Tag Archives: SQL

WordPress

WordPress 2.3 is out, with official tag support. I’ve just finished upgrading, and tags now work properly. I had to hack together some SQL + Ruby to convert everything, but it should all be done now.

Atom feeds and OpenID support should hopefully work as before; let me know if you notice anything strange. I’m going to test by replying to this…

Update: It works. And excitingly, you no longer have to hack code to get OpenID support working to and from LiveJournal.

Content upkeep

I got tags working via a plugin.

Since I was messing with the site anyway, I hacked together some Ruby code to pull all the content out of the database and perform automatic keyword extraction via naïve bayesian analysis.

It spat out a file of SQL commands, consisting of the subject of each posting and the first line of text (in comments), followed by the commands to add the tags. I ran through the file in vim deleting here and adding there, then executed the result. So now pretty much everything should be tagged, right back to the start. How cool is that?

The unbearable crapness of SQL

SQL is a dinosaur of a language, designed for the bad old days when computers enforced a fixed size and format for every kind of data, everything was upper case, and if you didn’t like it you went back to using paper. After all, disk space and CPU time were expensive, so you didn’t want people wasting them with pesky unaltered real-world information.

As such, SQL doesn’t have variable-length strings. Oh, sure, it has VARCHAR as well as CHAR, but VARCHAR only gives you a string that can be any size up to some fixed length. That’s as opposed to CHAR, which is even dumber, padding out all your strings to a fixed length. So all you gain from VARCHAR is the ability to get "John", "Smith" rather than "John            ", "Smith           " as output.

So, what happens if Mr Apu Nahasapeemapetilon suddenly joins the company, and your SURNAME VARCHAR(16) overflows? If you’re running MySQL, the name is silently truncated, and your database outputs garbage. If you’re running PostgreSQL, the database chokes and your system falls over with a run-time error, which is what the SQL standard apparently says should happen. So, would you like your leg amputated with a bread knife, or a rusty hacksaw blade?

Let’s suppose that you want to use PostgreSQL, so that you can have advanced features like, oh, the database actually remaining consistent if there’s a crash, and constraints that actually do something. Let’s also suppose that you don’t care too much about data being truncated, so long as you don’t personally have to deal with a support call every time some idiot decides to get creative with a product name.

Now you have a problem, because the program that’s feeding information into the database needs to know how much data it can put in each field without the database choking. The database knows this, of course; it’s part of the schema you used to set up the tables in the first place. But you don’t want the information in two places, because then if you change it in one place, you need to remember to change it in the other.

So, what’s the solution? Surely there has to be one?

J2EE in a nutshell

J2EE specifies Enterprise Java Beans for handling data, where the data and the client accessing it may or may not be on the same system. Entity beans are used to encapsulate the data in the database—instead of accessing the database directly, you create an entity bean to do it for you. That way the client can use the entity bean and not need to know about SQL.

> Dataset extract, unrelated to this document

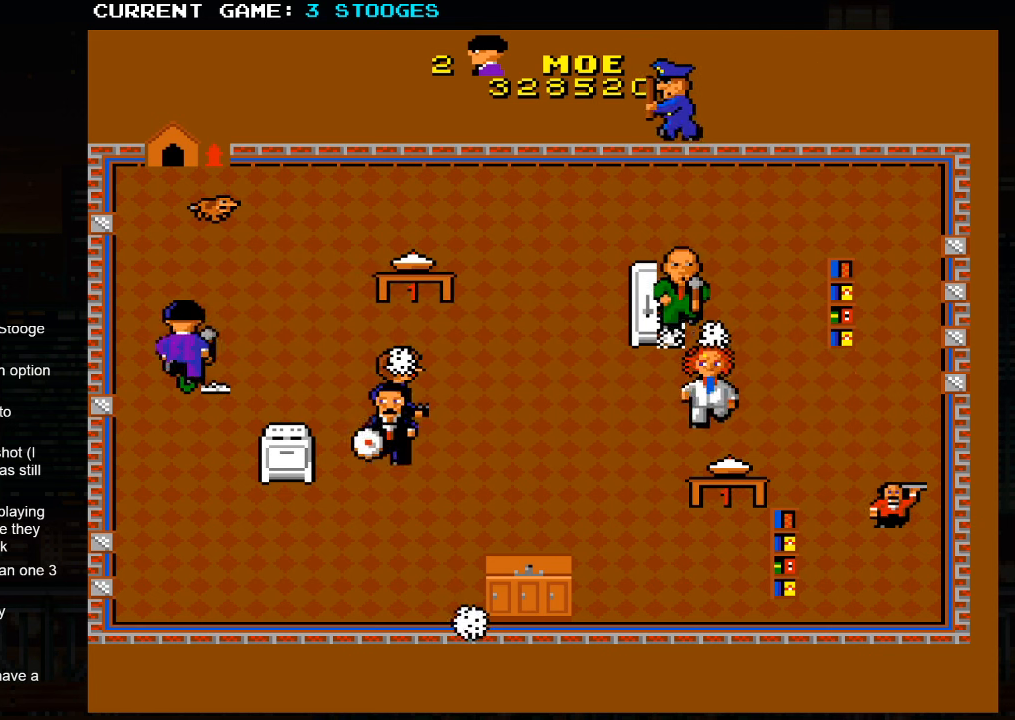
{"dt_ms": 500, "buttons": [], "left_stick": "down-left", "events": [[100, "left_stick", "down-right"], [233, "left_stick", "down"], [383, "left_stick", "down-left"]]}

However, the person writing the entity bean doesn’t really want to have to know about SQL either. That database stuff makes writing an entity bean a pain, so container-managed persistence was introduced. This allows you to let the EJB container (part of your J2EE server) handle the messy database stuff for you, and you don’t have to know any SQL at all.

Of course, SQL allows you to do a lot of useful things, such as querying databases in complex ways. It turned out that doing those things by fiddling around with container-managed entity beans was a real pain in the ass. So in EJB 2.0, Sun added EJB QL, the Enterprise JavaBean Query Language. It’s just like SQL, only slightly different, and not as powerful.

Of course, performance was getting pretty crappy by this point, so to improve things, EJB QL can be compiled into SQL.

So to summarize, here’s the old ugly way of doing things:

  • Client program connects to database server.
  • Client program sends SQL query to database server.
  • Client program gets back data from database server.

Now here’s the new, improved way of doing things:

  • Client program connects to J2EE server.
    • J2EE server instantiates entity bean.
    • Entity bean opens connection to database.
  • Client program sends EJB QL query to J2EE server.
    • Entity bean compiles EJB QL into SQL.
    • Entity bean sends SQL query to database.
    • Entity bean gets back data from database.
    • Entity bean passes back data to J2EE server.
  • Client program gets back data from J2EE server.

Obviously this is a big improvement. What’s more, because of the use of EJB, all of the J2EE entity bean stuff can be placed on a separate machine from the client and the database server. In fact, for performance reasons you’d be well advised to do so.

So, before: client system, database server. After: same client system, huge $20,000 server running $50,000 of J2EE application server software, same database server. Now your client software can send queries that look just like SQL, and get back results exactly as if they came from a database server—but instead, they’re coming from a box with that wonderful Java technology.